----- GIVEN RECORDS

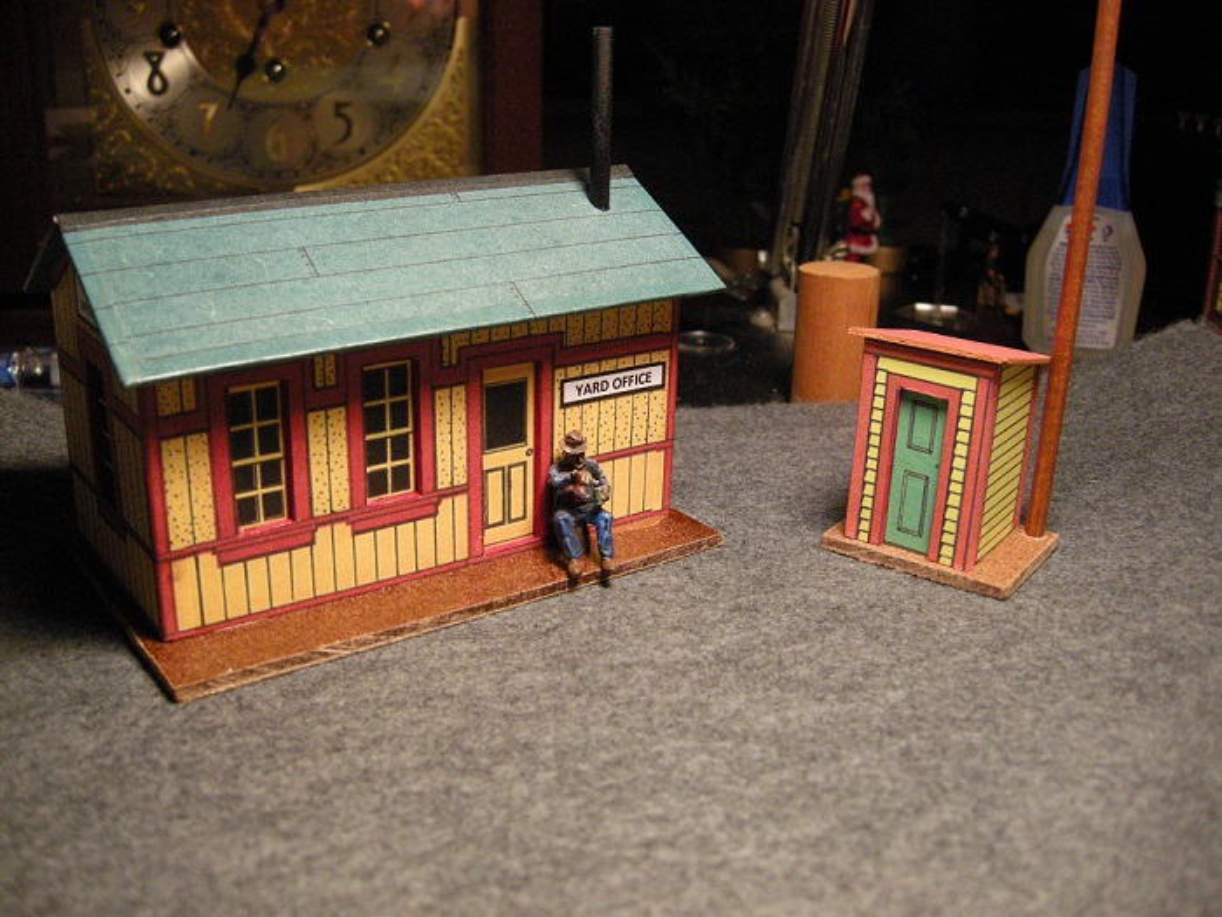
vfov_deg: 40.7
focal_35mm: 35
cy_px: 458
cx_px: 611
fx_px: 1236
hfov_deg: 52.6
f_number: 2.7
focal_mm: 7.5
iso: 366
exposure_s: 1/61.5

----------
----- GIVEN RECORDS

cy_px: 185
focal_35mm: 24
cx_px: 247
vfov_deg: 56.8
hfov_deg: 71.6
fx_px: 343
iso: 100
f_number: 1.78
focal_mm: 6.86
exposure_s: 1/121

----------

EXERCISE OBJECTIVE:
Look above for the line holding "focal_35mm: 35". Print it and every line after it, exactly, through the line holding "exposure_s: 1/61.5".

ANSWER FOR THIS EXERCISE:
focal_35mm: 35
cy_px: 458
cx_px: 611
fx_px: 1236
hfov_deg: 52.6
f_number: 2.7
focal_mm: 7.5
iso: 366
exposure_s: 1/61.5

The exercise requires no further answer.